You will one day see AR and VR supporting workers as they tackle varied tasks. And AR/VR is certain to become untethered from the office and used out in the world.

AR and VR are related visualizing technologies. Whereas VR presents a completely digital environment, AR shows a user digital information overlaid on the real, physical world. AR/VR can support a number of applications in a variety of industries, which will help fuel growth in demand for the technologies.

“We’re just getting started with business use cases for AR/VR,” says Bryan Taylor,
research director at Gartner. “Much of the focus today is on task-oriented or front-line work. But from virtual meetings to interactive design to visualization of any type, the promise for knowledge work is vast.”

“The most common use cases today are in the areas of immersive design and demonstration, where a digital version of a physical structure or object is used to allow a user to ‘be there’ and experience a design/building/object as if it were physical,” Taylor says.

Another is “hands-free workflow,” where AR allows a worker to see digital information superimposed onto the work environment, so that the worker doesn’t have to walk away to retrieve information or instructions, he says.

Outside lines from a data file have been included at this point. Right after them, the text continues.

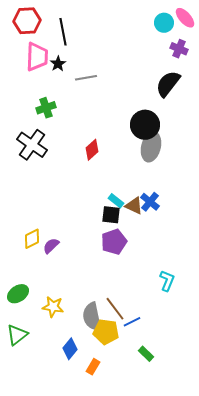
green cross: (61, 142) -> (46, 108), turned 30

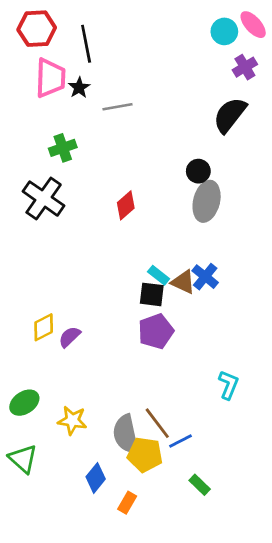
purple cross: (179, 49) -> (245, 67), turned 36
black circle: (145, 125) -> (198, 171), size x0.6
green triangle: (17, 335) -> (23, 459), turned -40

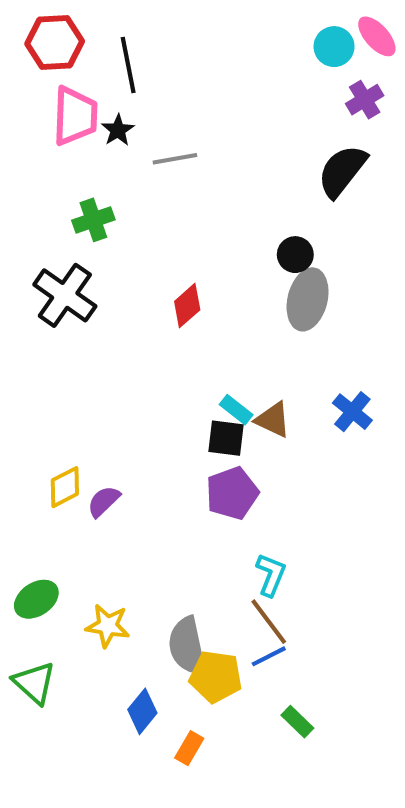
blue cross: (205, 277) -> (352, 412), moved
cyan L-shape: (228, 385) -> (271, 575), moved
brown line: (157, 423) -> (269, 622), moved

Field service workers are among the early users of the technology, says Ramon Llamas, research manager for wearables and mobile phones at research firm IDC. “Instead of going back and forth to the shop to get manuals, and using up precious time and resources, AR and VR have made it possible for field service workers to access manuals online and keep their hands free to complete their work tickets,” he says. “This is actually happening now.”